**The problem**.
The response should be the lines of the data, starting at the first and ending at the one that contains "Isla's pretty excited", copied without change.

*** Records Section Begins ***

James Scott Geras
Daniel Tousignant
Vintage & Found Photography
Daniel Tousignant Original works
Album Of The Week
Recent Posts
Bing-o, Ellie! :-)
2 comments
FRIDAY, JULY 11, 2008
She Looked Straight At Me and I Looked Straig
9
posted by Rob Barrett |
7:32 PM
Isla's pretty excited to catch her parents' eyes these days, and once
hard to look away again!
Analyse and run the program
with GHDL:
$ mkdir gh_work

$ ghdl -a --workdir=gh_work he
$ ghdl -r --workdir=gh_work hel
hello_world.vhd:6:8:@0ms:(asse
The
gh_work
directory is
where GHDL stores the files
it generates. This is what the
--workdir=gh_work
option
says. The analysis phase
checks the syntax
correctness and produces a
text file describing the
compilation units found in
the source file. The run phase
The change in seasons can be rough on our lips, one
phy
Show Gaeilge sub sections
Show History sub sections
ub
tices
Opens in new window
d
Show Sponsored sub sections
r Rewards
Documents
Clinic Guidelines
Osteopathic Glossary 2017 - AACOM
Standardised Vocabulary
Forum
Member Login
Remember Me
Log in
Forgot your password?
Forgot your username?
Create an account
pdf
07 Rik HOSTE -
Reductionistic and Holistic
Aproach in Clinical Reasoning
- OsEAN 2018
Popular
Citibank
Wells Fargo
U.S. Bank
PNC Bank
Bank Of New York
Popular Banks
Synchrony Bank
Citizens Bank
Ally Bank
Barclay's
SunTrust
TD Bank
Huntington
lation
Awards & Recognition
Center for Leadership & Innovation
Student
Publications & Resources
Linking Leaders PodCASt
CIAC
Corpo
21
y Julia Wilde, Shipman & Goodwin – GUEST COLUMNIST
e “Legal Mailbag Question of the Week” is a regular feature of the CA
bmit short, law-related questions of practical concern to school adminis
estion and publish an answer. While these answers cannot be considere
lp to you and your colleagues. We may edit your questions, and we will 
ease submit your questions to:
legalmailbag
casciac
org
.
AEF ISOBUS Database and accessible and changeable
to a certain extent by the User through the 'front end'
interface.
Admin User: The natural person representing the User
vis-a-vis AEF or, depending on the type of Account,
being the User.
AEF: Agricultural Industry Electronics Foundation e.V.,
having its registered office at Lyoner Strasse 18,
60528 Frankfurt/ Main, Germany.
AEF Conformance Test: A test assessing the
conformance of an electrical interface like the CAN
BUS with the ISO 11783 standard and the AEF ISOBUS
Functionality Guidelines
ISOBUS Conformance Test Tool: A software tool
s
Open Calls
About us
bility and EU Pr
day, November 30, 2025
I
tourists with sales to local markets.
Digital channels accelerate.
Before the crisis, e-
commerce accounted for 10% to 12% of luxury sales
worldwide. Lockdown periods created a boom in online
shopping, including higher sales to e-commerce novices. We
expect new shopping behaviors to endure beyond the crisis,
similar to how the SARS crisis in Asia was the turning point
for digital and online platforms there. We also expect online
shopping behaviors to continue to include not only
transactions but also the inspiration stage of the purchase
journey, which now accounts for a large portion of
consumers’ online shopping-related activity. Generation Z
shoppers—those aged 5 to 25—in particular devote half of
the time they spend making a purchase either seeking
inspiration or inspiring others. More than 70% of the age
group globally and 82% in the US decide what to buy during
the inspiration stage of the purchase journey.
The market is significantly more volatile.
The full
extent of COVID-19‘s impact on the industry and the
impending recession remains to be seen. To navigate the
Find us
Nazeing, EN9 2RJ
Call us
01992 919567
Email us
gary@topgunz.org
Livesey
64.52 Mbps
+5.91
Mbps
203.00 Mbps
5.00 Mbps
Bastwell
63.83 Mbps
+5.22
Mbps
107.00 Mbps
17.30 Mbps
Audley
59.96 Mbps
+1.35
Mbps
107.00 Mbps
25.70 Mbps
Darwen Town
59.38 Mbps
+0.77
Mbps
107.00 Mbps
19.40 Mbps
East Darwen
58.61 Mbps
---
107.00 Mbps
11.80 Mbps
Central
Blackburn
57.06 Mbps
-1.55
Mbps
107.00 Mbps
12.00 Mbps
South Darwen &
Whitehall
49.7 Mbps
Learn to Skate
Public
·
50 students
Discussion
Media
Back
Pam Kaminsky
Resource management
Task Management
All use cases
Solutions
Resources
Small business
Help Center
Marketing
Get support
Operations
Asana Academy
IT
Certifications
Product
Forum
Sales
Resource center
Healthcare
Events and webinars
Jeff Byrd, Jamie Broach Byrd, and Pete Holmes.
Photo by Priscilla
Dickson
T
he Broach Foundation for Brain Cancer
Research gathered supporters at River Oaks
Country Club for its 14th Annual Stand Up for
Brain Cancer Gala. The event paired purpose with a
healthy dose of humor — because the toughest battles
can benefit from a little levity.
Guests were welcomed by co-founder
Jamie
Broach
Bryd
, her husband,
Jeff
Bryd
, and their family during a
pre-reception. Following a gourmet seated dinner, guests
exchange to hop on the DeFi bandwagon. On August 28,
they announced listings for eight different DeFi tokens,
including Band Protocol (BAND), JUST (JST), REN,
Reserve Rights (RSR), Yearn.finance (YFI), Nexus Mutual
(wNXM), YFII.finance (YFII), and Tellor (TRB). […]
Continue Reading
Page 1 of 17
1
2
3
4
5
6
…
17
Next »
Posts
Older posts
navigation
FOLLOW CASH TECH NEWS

*** Records Section Ends ***

**Reply to the exercise**.
James Scott Geras
Daniel Tousignant
Vintage & Found Photography
Daniel Tousignant Original works
Album Of The Week
Recent Posts
Bing-o, Ellie! :-)
2 comments
FRIDAY, JULY 11, 2008
She Looked Straight At Me and I Looked Straig
9
posted by Rob Barrett |
7:32 PM
Isla's pretty excited to catch her parents' eyes these days, and once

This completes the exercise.